Showing $$\int_{0}^{\infty} \frac{1-3\cos 2x+2\cos 3x}{x^2} dx=0$$ We can show this by re-writing $I$ as
$$ \implies I=6\int_{0}^{\infty}\frac{\frac{1-\cos(2x)}{2x}-\frac{1-\cos(3x)}{3x}}{x}\,\mathrm dx, $$ which is Frullani Integral. $$J=\int_{0}^{\infty} \frac{f(ax)-f(bx)}{x} dx=[f(\infty)-f(0)]\ln(a/b).$$ Here, $f(x)=\frac{1-\cos(x)}{x},$ hence $I=0.$
So the question is how to show (1), otherwise?
Alternatively, integrate by parts
\begin{align} &\int_{0}^{\infty} \frac{1-3\cos 2x+2\cos 3x}{x^2} dx\\ = &\int_{0}^{\infty} \frac{6\sin 2x-6\sin 3x}{x} dx\\ =& \>6 \int_{0}^{\infty} \frac{\sin 2x}{2x} d(2x) - 6 \int_{0}^{\infty} \frac{\sin 3x}{3x} d(3x) \\ =&\>0 \end{align}
Here is an approach that uses the following identity for Laplace transforms $$\int_0^\infty f(x) g(x) \, dx = \int_0^\infty \mathcal{L} \{f(x)\} (s)\mathcal{L}^{-1} \{g(x)\} (s) \, ds.$$ Recently this identity has been referred as the Maz identity for Laplace transforms.
Setting $f(x) = 1 - 3\cos 2x + 3 \cos 3x$ and $g(x) = \frac{1}{x^2}$, it is easy to see that \begin{align*} \mathcal{L}\{f(x)\} &= \mathcal{L}\{1 - 3\cos 2x + 2 \cos 3x\} = \mathcal{L}\{1\} - 3 \mathcal{L}\{\cos 2x \} + 2 \mathcal{L}\{\cos 3x \}\\ &= \frac{1}{s} - \frac{3s}{s^2 + 4} + \frac{2s}{s^2 + 9}, \end{align*} and $$\mathcal{L}^{-1} \{g(x)\} = \mathcal{L}^{-1} \left \{\frac{1}{x^2} \right \} = s.$$ So from the Maz identity one has \begin{align*} \int_0^\infty \frac{1 - 3\cos 2x + 2 \cos 3x}{x^2} \, dx &= \int_0^\infty \left [\frac{1}{s} - \frac{3s}{s^2 + 4} + \frac{2s}{s^2 + 9} \right ] s \, ds\\ &= \int_0^\infty \left [1 - 3 \frac{s^2}{s^2 + 4} + 2 \frac{s^2}{s^2 + 9} \right ] \, ds\\ &= \int_0^\infty \left [1 - 3 \frac{(s^2 + 4) - 4}{s^2 + 4} + 2 \frac{(s^2 + 9) - 9}{s^2 + 9} \right ] \, ds\\ &= \int_0^\infty \left [1 - 3 + \frac{12}{s^2 + 4} + 2 - \frac{18}{s^2 + 9} \right ] \, ds\\ &= 12 \int_0^\infty \frac{ds}{s^2 + 4} - 18 \int_0^\infty \frac{ds}{s^2 + 9}\\ &= 6 \arctan \left (\frac{s}{2} \right ) \Big{|}_0^\infty - 6 \arctan \left (\frac{s}{3} \right ) \Big{|}_0^\infty\\ &= 6 \cdot \frac{\pi}{2} - 6 \cdot \frac{\pi}{2} = 0, \end{align*} as required to show.

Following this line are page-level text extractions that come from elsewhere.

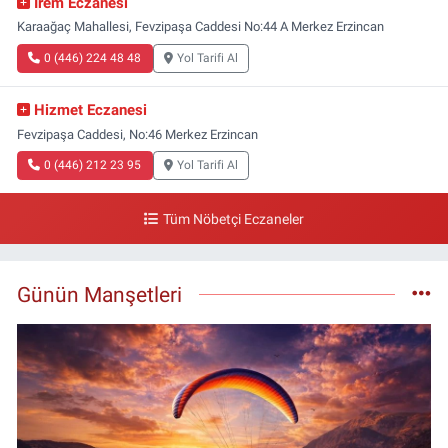
İrem Eczanesi
Karaağaç Mahallesi, Fevzipaşa Caddesi No:44 A Merkez Erzincan
0 (446) 224 48 48
Yol Tarifi Al
Hizmet Eczanesi
Fevzipaşa Caddesi, No:46 Merkez Erzincan
0 (446) 212 23 95
Yol Tarifi Al
Tüm Nöbetçi Eczaneler
Günün Manşetleri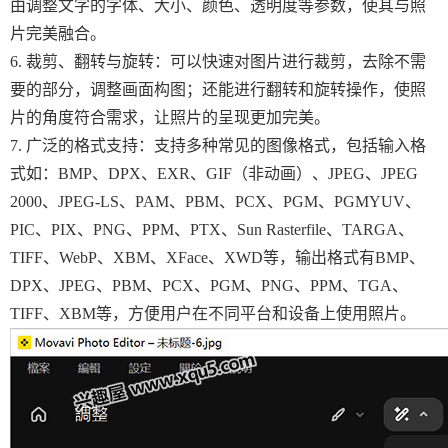
由调整文字的字体、大小、颜色、透明度等参数，使其与照
片完美融合。
6. 裁剪、翻转与旋转：可以快速对图片进行裁剪，去除不需
要的部分，调整画面构图；还能进行翻转和旋转操作，使照
片的角度符合需求，让照片的呈现更加完美。
7. 广泛的格式支持：支持多种常见的图像格式，包括输入格
式如：BMP、DPX、EXR、GIF（非动画）、JPEG、JPEG
2000、JPEG-LS、PAM、PBM、PCX、PGM、PGMYUV、
PIC、PIX、PNG、PPM、PTX、Sun Rasterfile、TARGA、
TIFF、WebP、XBM、XFace、XWD等，输出格式有BMP、
DPX、JPEG、PBM、PCX、PGM、PNG、PPM、TGA、
TIFF、XBM等，方便用户在不同平台和设备上使用照片。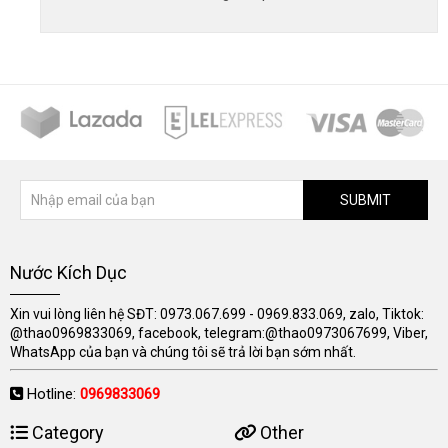
SUBMIT
Nước Kích Dục
Xin vui lòng liên hệ SĐT: 0973.067.699 - 0969.833.069, zalo, Tiktok:
@thao0969833069, facebook, telegram:@thao0973067699, Viber,
WhatsApp của bạn và chúng tôi sẽ trả lời bạn sớm nhất.
Hotline:
0969833069
Category
Other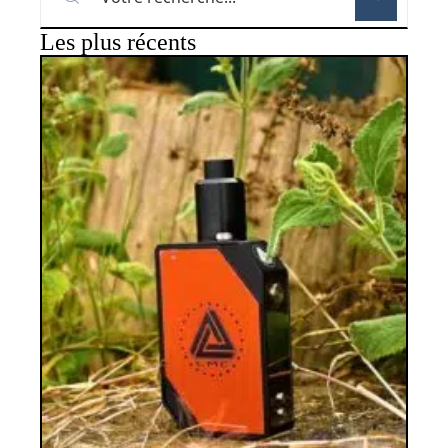
Les plus récents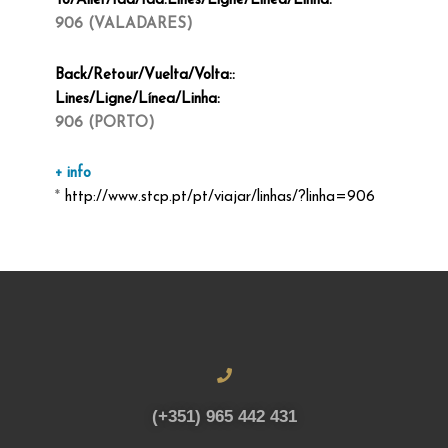
To/Aller/Ida/Ida:Lines/Ligne/Línea/Linha:
906 (VALADARES)
Back/Retour/Vuelta/Volta::
Lines/Ligne/Línea/Linha:
906 (PORTO)
+ info
*
http://www.stcp.pt/pt/viajar/linhas/?linha=906
(+351) 965 442 431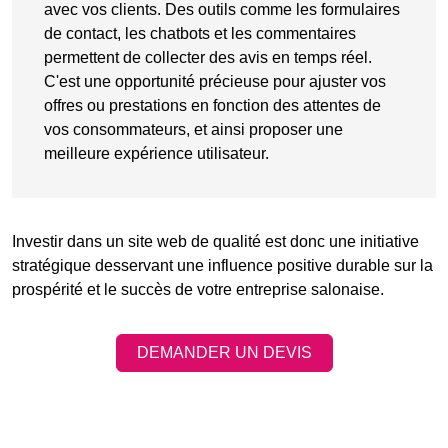
avec vos clients. Des outils comme les
formulaires
de contact
, les chatbots et les
commentaires
permettent de collecter des avis en temps réel.
C'est une opportunité précieuse pour ajuster vos
offres ou prestations en fonction des attentes de
vos consommateurs, et ainsi proposer une
meilleure expérience utilisateur.
Investir dans un site web de qualité est donc une initiative
stratégique desservant une influence positive durable sur la
prospérité et le succès de votre entreprise salonaise.
DEMANDER UN DEVIS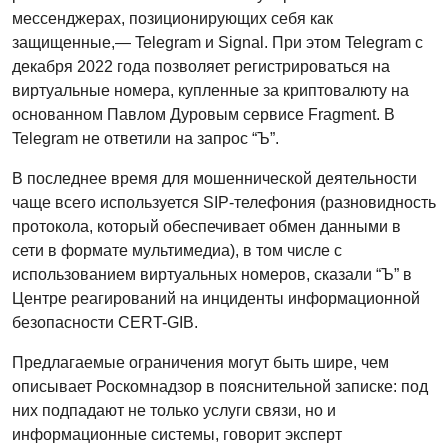
мессенджерах, позиционирующих себя как
защищенные,— Telegram и Signal. При этом Telegram с
декабря 2022 года позволяет регистрироваться на
виртуальные номера, купленные за криптовалюту на
основанном Павлом Дуровым сервисе Fragment. В
Telegram не ответили на запрос “Ъ”.
В последнее время для мошеннической деятельности
чаще всего используется SIP-телефония (разновидность
протокола, который обеспечивает обмен данными в
сети в формате мультимедиа), в том числе с
использованием виртуальных номеров, сказали “Ъ” в
Центре реагирований на инциденты информационной
безопасности CERT-GIB.
Предлагаемые ограничения могут быть шире, чем
описывает Роскомнадзор в пояснительной записке: под
них подпадают не только услуги связи, но и
информационные системы, говорит эксперт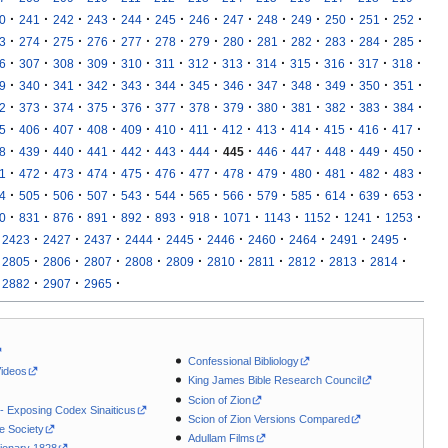
·
·
·
·
·
·
·
·
·
·
·
·
·
0
241
242
243
244
245
246
247
248
249
250
251
252
·
·
·
·
·
·
·
·
·
·
·
·
·
3
274
275
276
277
278
279
280
281
282
283
284
285
·
·
·
·
·
·
·
·
·
·
·
·
·
6
307
308
309
310
311
312
313
314
315
316
317
318
·
·
·
·
·
·
·
·
·
·
·
·
·
9
340
341
342
343
344
345
346
347
348
349
350
351
·
·
·
·
·
·
·
·
·
·
·
·
·
2
373
374
375
376
377
378
379
380
381
382
383
384
·
·
·
·
·
·
·
·
·
·
·
·
·
5
406
407
408
409
410
411
412
413
414
415
416
417
·
·
·
·
·
·
·
·
·
·
·
·
·
8
439
440
441
442
443
444
445
446
447
448
449
450
·
·
·
·
·
·
·
·
·
·
·
·
·
1
472
473
474
475
476
477
478
479
480
481
482
483
·
·
·
·
·
·
·
·
·
·
·
·
·
4
505
506
507
543
544
565
566
579
585
614
639
653
·
·
·
·
·
·
·
·
·
·
·
·
0
831
876
891
892
893
918
1071
1143
1152
1241
1253
·
·
·
·
·
·
·
·
·
·
2423
2427
2437
2444
2445
2446
2460
2464
2491
2495
·
·
·
·
·
·
·
·
·
·
2805
2806
2807
2808
2809
2810
2811
2812
2813
2814
·
·
·
2882
2907
2965
Confessional Bibliology
Videos
King James Bible Research Council
Scion of Zion
 - Exposing Codex Sinaiticus
Scion of Zion Versions Compared
le Society
Adullam Films
ionary 1828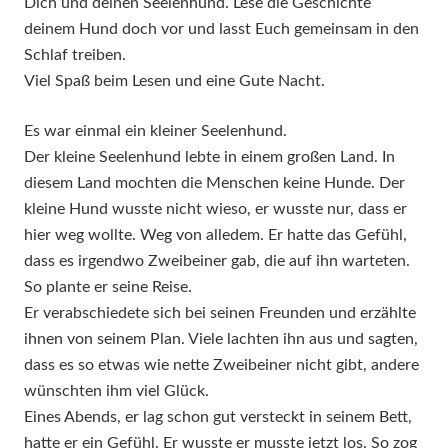
Dich und deinen Seelenhund. Lese die Geschichte
deinem Hund doch vor und lasst Euch gemeinsam in den
Schlaf treiben.
Viel Spaß beim Lesen und eine Gute Nacht.
Es war einmal ein kleiner Seelenhund.
Der kleine Seelenhund lebte in einem großen Land. In
diesem Land mochten die Menschen keine Hunde. Der
kleine Hund wusste nicht wieso, er wusste nur, dass er
hier weg wollte. Weg von alledem. Er hatte das Gefühl,
dass es irgendwo Zweibeiner gab, die auf ihn warteten.
So plante er seine Reise.
Er verabschiedete sich bei seinen Freunden und erzählte
ihnen von seinem Plan. Viele lachten ihn aus und sagten,
dass es so etwas wie nette Zweibeiner nicht gibt, andere
wünschten ihm viel Glück.
Eines Abends, er lag schon gut versteckt in seinem Bett,
hatte er ein Gefühl. Er wusste er musste jetzt los. So zog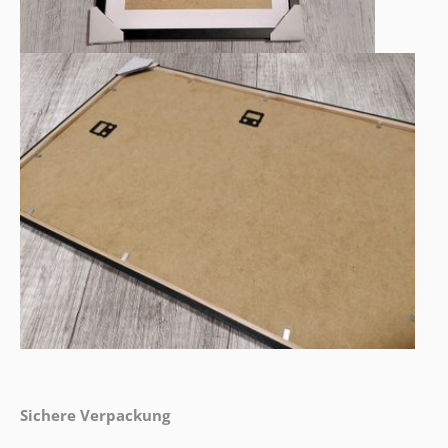
Sichere Verpackung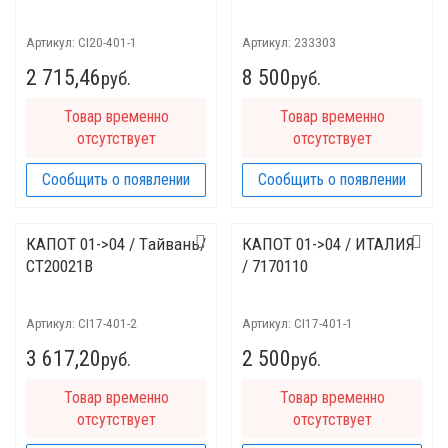
Артикул:
CI20-401-1
Артикул:
233303
2 715,46
8 500
руб.
руб.
Товар временно
Товар временно
отсутствует
отсутствует
Сообщить о появлении
Сообщить о появлении
КАПОТ 01->04 / Tайвань/
КАПОТ 01->04 / ИТАЛИЯ
CT20021B
/ 7170110
Артикул:
CI17-401-2
Артикул:
CI17-401-1
3 617,20
2 500
руб.
руб.
Товар временно
Товар временно
отсутствует
отсутствует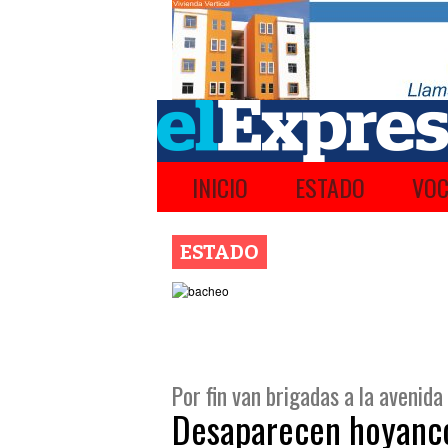
INICIO
ESTADO
VOC
ESTADO
Por fin van brigadas a la avenid
Desaparecen hoyanco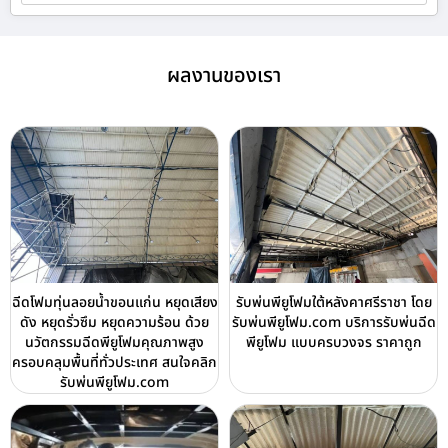
ผลงานของเรา
ฉีดโฟมทุ่นลอยน้ำขอนแก่น หยุดเสียง
รับพ่นพียูโฟมใต้หลังคาศรีราชา โดย
ดัง หยุดรั่วซึม หยุดความร้อน ด้วย
รับพ่นพียูโฟม.com บริการรับพ่นฉีด
นวัตกรรมฉีดพียูโฟมคุณภาพสูง
พียูโฟม แบบครบวงจร ราคาถูก
ครอบคลุมพื้นที่ทั่วประเทศ สนใจคลิก
รับพ่นพียูโฟม.com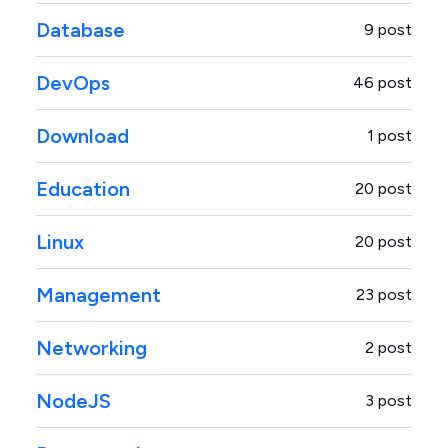
Database
9 post
DevOps
46 post
Download
1 post
Education
20 post
Linux
20 post
Management
23 post
Networking
2 post
NodeJS
3 post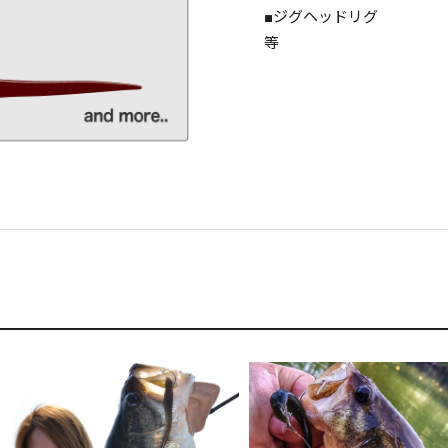
■ジグヘッドリグ
等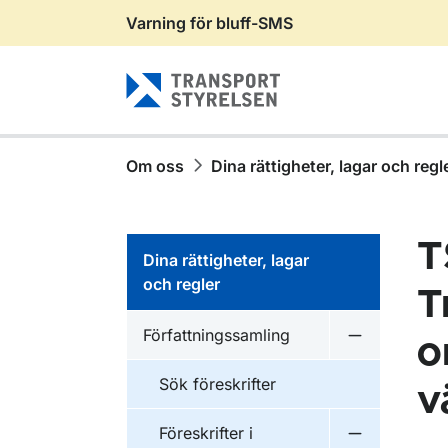
Varning för bluff-SMS
Gå till sidans innehåll
Om oss
Dina rättigheter, lagar och regl
T
Dina rättigheter, lagar
och regler
T
Författningssamling
o
Undermeny f
Sök föreskrifter
v
Föreskrifter i
Undermeny f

The result can be found almost immediately from the work in the question statement.
Note that
\begin{align*}
\int_{0}^{\infty} \frac{1-3\cos 2x+2\cos 3x}{x^2} dx
&= 6 \underbrace{\int_0^\infty\frac{1-\cos 2x}{2x^2}dx}_{\textrm{let }x=t/2} -
6 \underbrace{\int_0^\infty\frac{1-\cos 3x}{3x^2} dx}_{\textrm{let }x=t/3} \\
&= 6\int_0^\infty\frac{1-\cos t}{t^2} - 6\int_0^\infty\frac{1-\cos t}{t^2} \\
&= 0.
\end{align*}
It remains to show that
$(1-\cos 2x)/(2x^2)$ and
$(1-\cos 3x)/(3x^2)$ are integrable on $[0,\infty)$, which is a straightforward exercise.